[How to complete this task]: Rewrite the listing below as a numbered list, one line per item, skipping blank lines and leaving out the pictures.

[Collected data]:
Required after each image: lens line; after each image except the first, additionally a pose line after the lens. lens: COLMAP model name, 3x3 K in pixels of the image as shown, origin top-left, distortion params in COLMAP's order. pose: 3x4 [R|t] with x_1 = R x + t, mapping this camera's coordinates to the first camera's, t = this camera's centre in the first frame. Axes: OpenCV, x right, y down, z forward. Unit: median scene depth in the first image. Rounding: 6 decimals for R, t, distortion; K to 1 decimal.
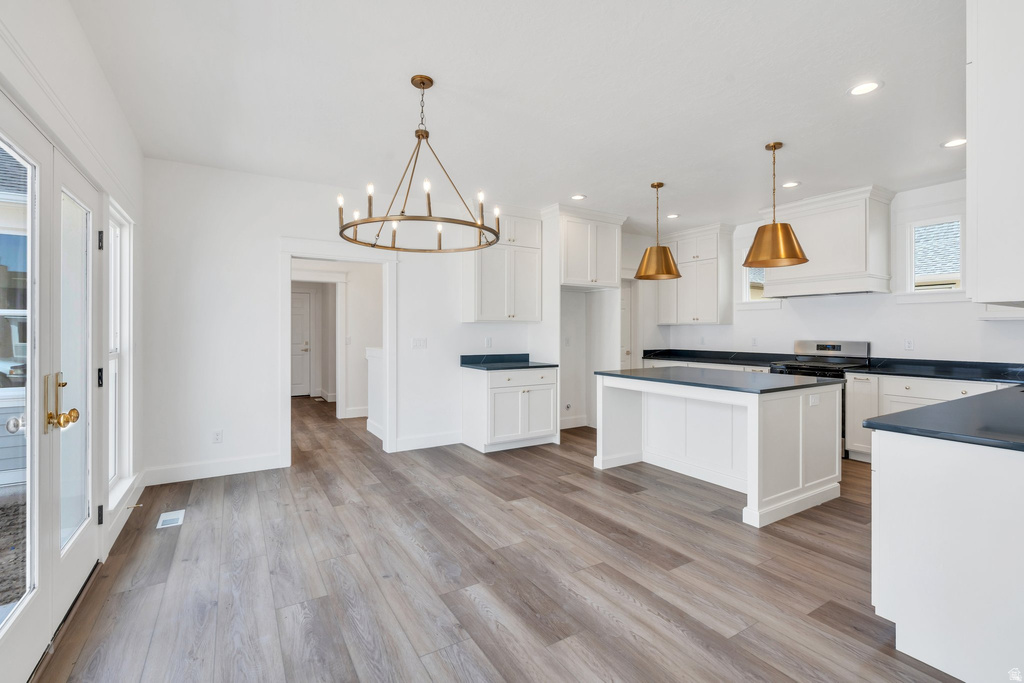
lens RADIAL K [[461.7, 0, 519.2], [0, 461.7, 330.3], [0, 0, 1]] dist [-0.002972, 0.000066]
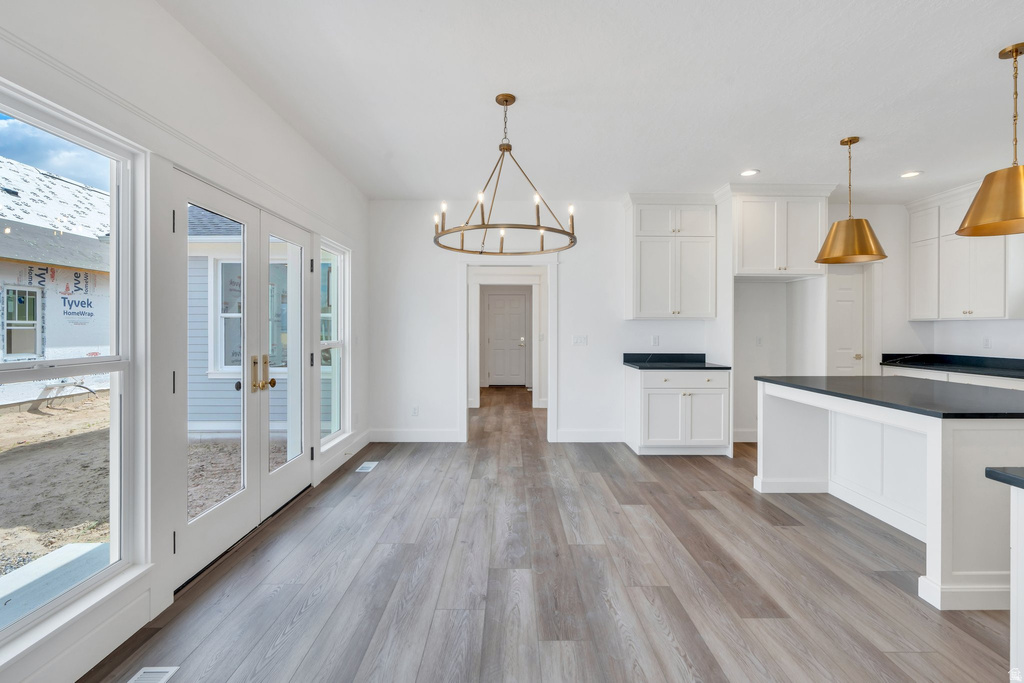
lens RADIAL K [[462.0, 0, 516.2], [0, 462.0, 328.7], [0, 0, 1]] dist [-0.003426, 0.000016]
pose [[0.854512, 0.000768, -0.519431, 0.288666], [-0.000740, 1.000000, 0.000262, 0.002645], [0.519431, 0.000160, 0.854512, 0.060330]]
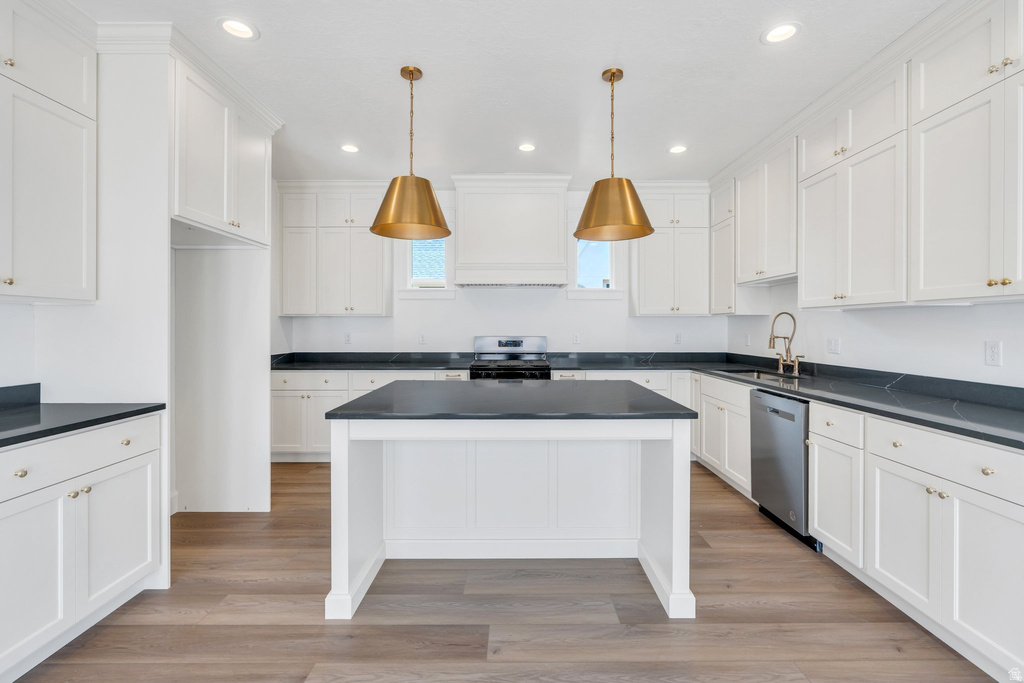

[Result of this task]:
1. Required after each image: lens line; after each image except the first, additionally a pose line after the lens. lens: COLMAP model name, 3x3 K in pixels of the image as shown, origin top-left, distortion params in COLMAP's order. pose: 3x4 [R|t] with x_1 = R x + t, mapping this camera's coordinates to the first camera's, t = this camera's centre in the first frame. Axes: OpenCV, x right, y down, z forward. Unit: median scene depth in the first image. Rounding: 6 decimals for R, t, distortion; K to 1 decimal.
2. lens RADIAL K [[461.7, 0, 519.2], [0, 461.7, 330.3], [0, 0, 1]] dist [-0.002972, 0.000066]
3. lens RADIAL K [[462.0, 0, 516.2], [0, 462.0, 328.7], [0, 0, 1]] dist [-0.003426, 0.000016]
4. pose [[0.854512, 0.000768, -0.519431, 0.288666], [-0.000740, 1.000000, 0.000262, 0.002645], [0.519431, 0.000160, 0.854512, 0.060330]]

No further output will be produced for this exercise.